By Brian Buntz | June 16, 2025

Groq, the AI accelerator company based in Mountain View, California, has announced that the open-source AI platform Hugging Face has integrated its Language Processing Unit (LPU) inference engine as a native provider on its platform, giving Hugging Face’s over 1 million developers access to inference speeds exceeding 800 tokens per second across ten open weight models, which requires just three lines of code to implement.

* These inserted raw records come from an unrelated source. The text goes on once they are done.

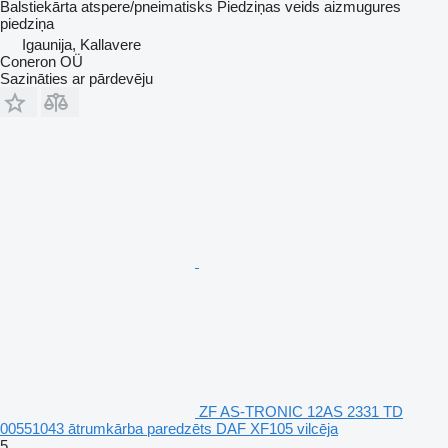
Balstiekārta
atspere/pneimatisks
Piedziņas veids
aizmugures
piedziņa
Igaunija, Kallavere
Coneron OÜ
Sazināties ar pārdevēju
ZF AS-TRONIC 12AS 2331 TD
00551043 ātrumkārba paredzēts DAF XF105 vilcēja
5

For years, Graphics Processing Units (GPUs), have dominated the space, driving advances like AlexNet, the Transformer architecture and Generative Adversarial Networks (GANs). GPUs excel at training models by processing massive batches of data in parallel. Google diversified the landscape with its Tensor Processing Units (TPUs), custom-built version of GPUs tailored for AI workloads. The Groq LPU (Language Processing Unit), however, is different by design. Instead of processing data in large batches, it is a new type of processor built specifically for the sequential nature of AI inference, generating text or other outputs token by token. This specialized, streamlined architecture is what allows it to avoid the “batching” latency of GPUs, resulting in dramatically faster real-time inference speeds.

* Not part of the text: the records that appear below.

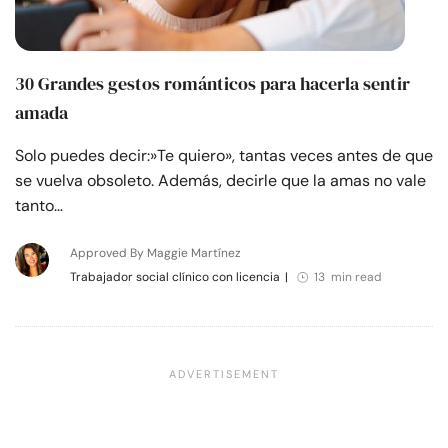
30 Grandes gestos románticos para hacerla sentir
amada
Solo puedes decir:»Te quiero», tantas veces antes de que
se vuelva obsoleto. Además, decirle que la amas no vale
tanto…
Approved By Maggie Martínez
Trabajador social clínico con licencia
|
13 min read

This integration makes Groq’s high-speed inference directly accessible to developers using some of the industry’s most capable open-weight models, including:

  • meta-llama/Llama-3.3-70B-Instruct
  • google/gemma-2-9b-it
  • meta-llama/Llama-Guard-3-8B
  • meta-llama/Meta-Llama-3-70B-Instruct
  • meta-llama/Meta-Llama-3-8B-Instruct
  • deepseek-ai/DeepSeek-R1-Distill-Llama-70B
  • meta-llamaLlama-4-Scout-17B-16E-Instruct
  • meta-llama/Llama-4-Maverick-17B-128E-Instruct
  • Qwen/QwQ-32B
  • Qwen/Qwen3-32B

This Hugging Face integration marks Groq’s third major platform partnership in as many months. In April, Groq became the exclusive inference provider for Meta’s official Llama API, delivering speeds up to 625 tokens per second to enterprise customers. The following month, Bell Canada selected Groq as the sole provider for its sovereign AI network, a 500MW initiative across six sites beginning with a 7 MW facility in Kamloops, British Columbia, located in the Thompson-Nicola region of south-central British Columbia, approximately 350 kilometers northeast of Vancouver. With new data centers in Houston and Dallas pushing its global capacity past 20 million tokens per second, Groq has grown from 1.4 million to over 1.6 million developers since the Meta announcement.